§ **SOURCE MATERIAL**
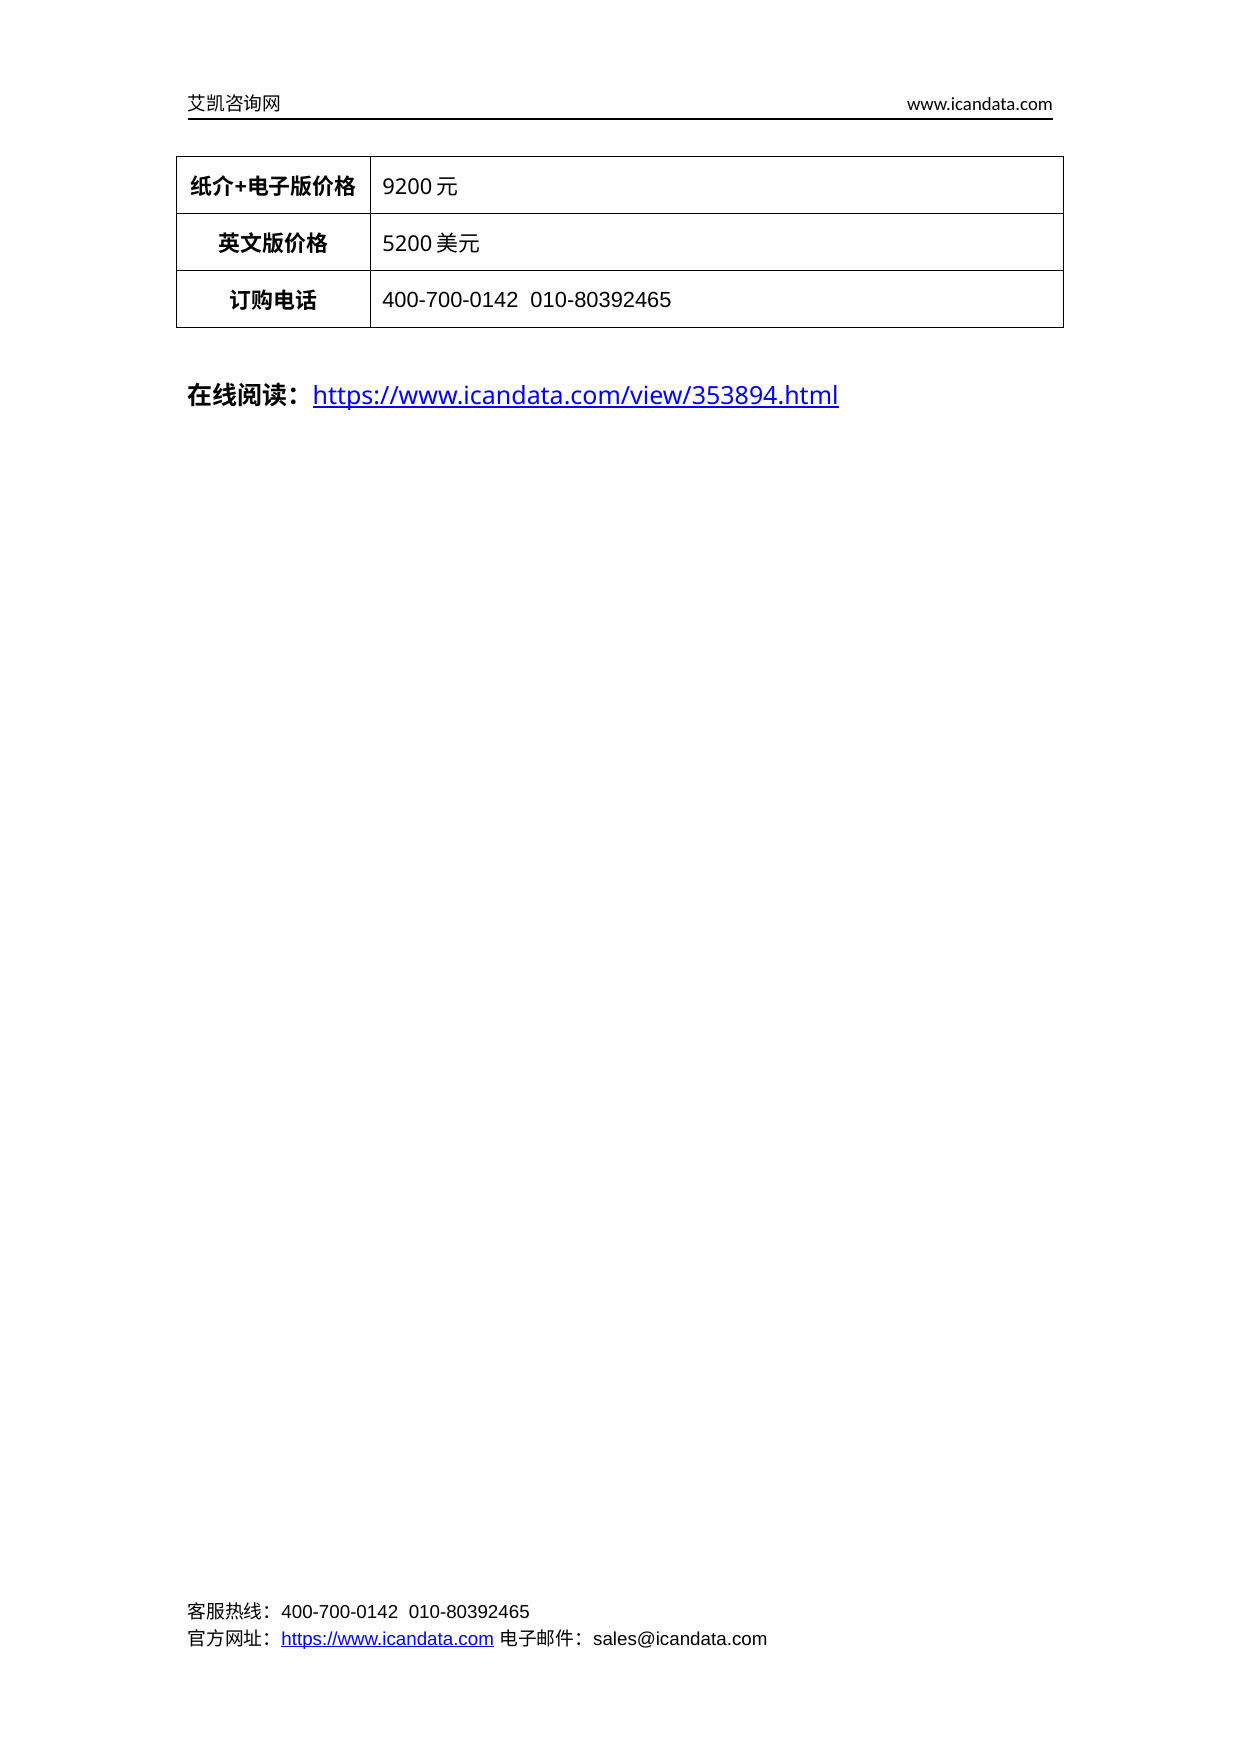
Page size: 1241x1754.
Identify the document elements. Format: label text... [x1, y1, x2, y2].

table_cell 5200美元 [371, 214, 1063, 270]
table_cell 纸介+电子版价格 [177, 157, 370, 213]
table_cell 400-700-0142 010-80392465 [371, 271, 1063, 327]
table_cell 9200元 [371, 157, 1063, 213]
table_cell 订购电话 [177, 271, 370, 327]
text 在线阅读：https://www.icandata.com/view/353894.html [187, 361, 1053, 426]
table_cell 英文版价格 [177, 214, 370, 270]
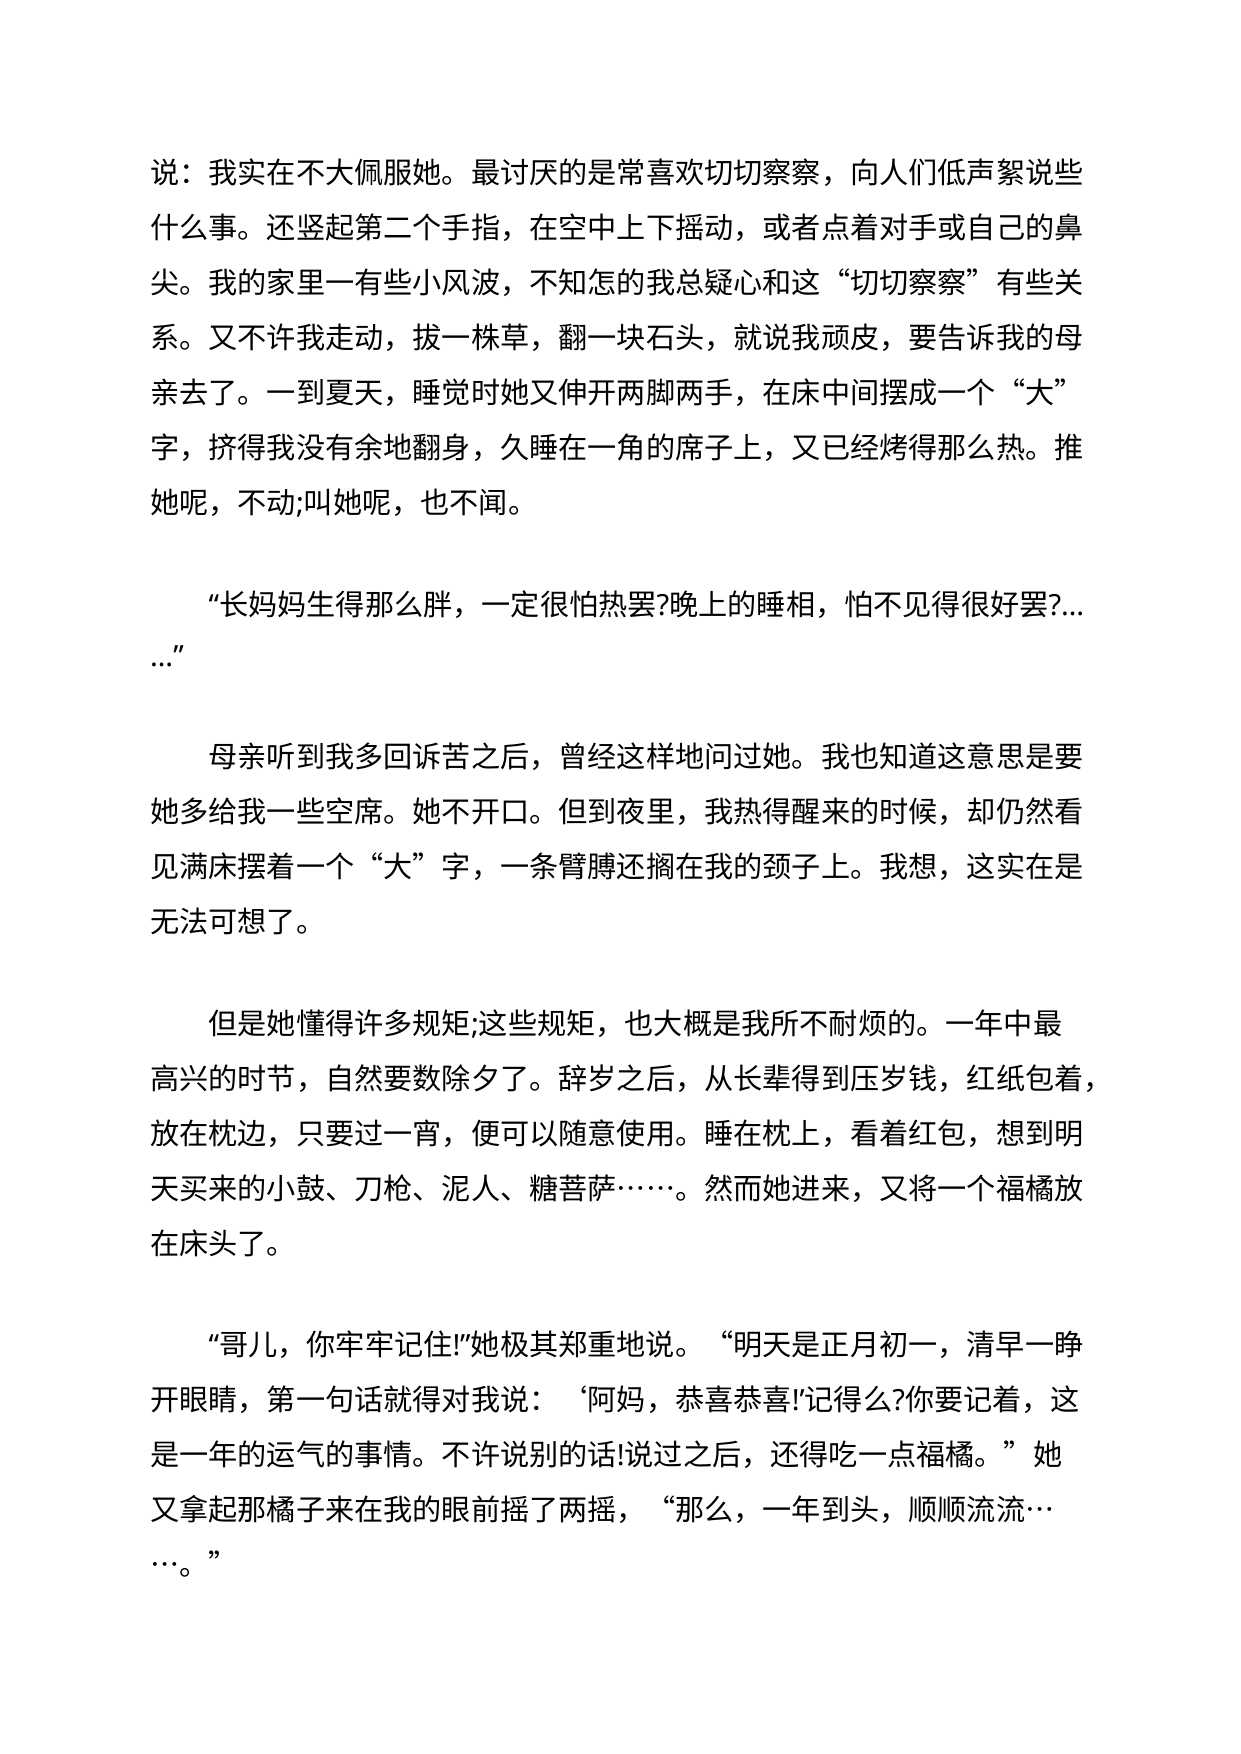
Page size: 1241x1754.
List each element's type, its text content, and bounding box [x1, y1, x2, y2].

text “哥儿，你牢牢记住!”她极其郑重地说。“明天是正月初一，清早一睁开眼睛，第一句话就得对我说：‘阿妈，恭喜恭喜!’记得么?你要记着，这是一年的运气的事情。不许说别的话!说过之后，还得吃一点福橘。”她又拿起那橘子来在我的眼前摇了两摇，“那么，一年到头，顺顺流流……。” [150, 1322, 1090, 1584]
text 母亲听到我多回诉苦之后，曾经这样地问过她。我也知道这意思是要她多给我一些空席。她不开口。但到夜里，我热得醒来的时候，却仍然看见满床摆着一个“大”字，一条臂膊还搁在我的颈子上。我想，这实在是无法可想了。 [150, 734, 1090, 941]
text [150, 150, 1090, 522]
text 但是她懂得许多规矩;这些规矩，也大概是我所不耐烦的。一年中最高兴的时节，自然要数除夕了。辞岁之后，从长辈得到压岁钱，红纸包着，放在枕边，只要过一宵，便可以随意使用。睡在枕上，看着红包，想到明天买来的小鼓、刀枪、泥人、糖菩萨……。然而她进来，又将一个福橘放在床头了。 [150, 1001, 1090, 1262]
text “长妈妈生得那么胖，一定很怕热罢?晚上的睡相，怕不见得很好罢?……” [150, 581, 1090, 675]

§ **PROBLEM TO WORK ON**
Print the material above exactly, skipping its images.

§ **EXERCISE RESPONSE**
Page size: 1241x1754.
Identify the document elements. Format: label text... [x1, y1, x2, y2].

table_cell 5200美元 [371, 214, 1063, 270]
table_cell 纸介+电子版价格 [177, 157, 370, 213]
table_cell 400-700-0142 010-80392465 [371, 271, 1063, 327]
table_cell 9200元 [371, 157, 1063, 213]
table_cell 订购电话 [177, 271, 370, 327]
text 在线阅读：https://www.icandata.com/view/353894.html [187, 361, 1053, 426]
table_cell 英文版价格 [177, 214, 370, 270]
Page size: 1241x1754.
List each element's type, its text content, and bounding box [x1, y1, x2, y2].

text “哥儿，你牢牢记住!”她极其郑重地说。“明天是正月初一，清早一睁开眼睛，第一句话就得对我说：‘阿妈，恭喜恭喜!’记得么?你要记着，这是一年的运气的事情。不许说别的话!说过之后，还得吃一点福橘。”她又拿起那橘子来在我的眼前摇了两摇，“那么，一年到头，顺顺流流……。” [150, 1322, 1090, 1584]
text 母亲听到我多回诉苦之后，曾经这样地问过她。我也知道这意思是要她多给我一些空席。她不开口。但到夜里，我热得醒来的时候，却仍然看见满床摆着一个“大”字，一条臂膊还搁在我的颈子上。我想，这实在是无法可想了。 [150, 734, 1090, 941]
text [150, 150, 1090, 522]
text 但是她懂得许多规矩;这些规矩，也大概是我所不耐烦的。一年中最高兴的时节，自然要数除夕了。辞岁之后，从长辈得到压岁钱，红纸包着，放在枕边，只要过一宵，便可以随意使用。睡在枕上，看着红包，想到明天买来的小鼓、刀枪、泥人、糖菩萨……。然而她进来，又将一个福橘放在床头了。 [150, 1001, 1090, 1262]
text “长妈妈生得那么胖，一定很怕热罢?晚上的睡相，怕不见得很好罢?……” [150, 581, 1090, 675]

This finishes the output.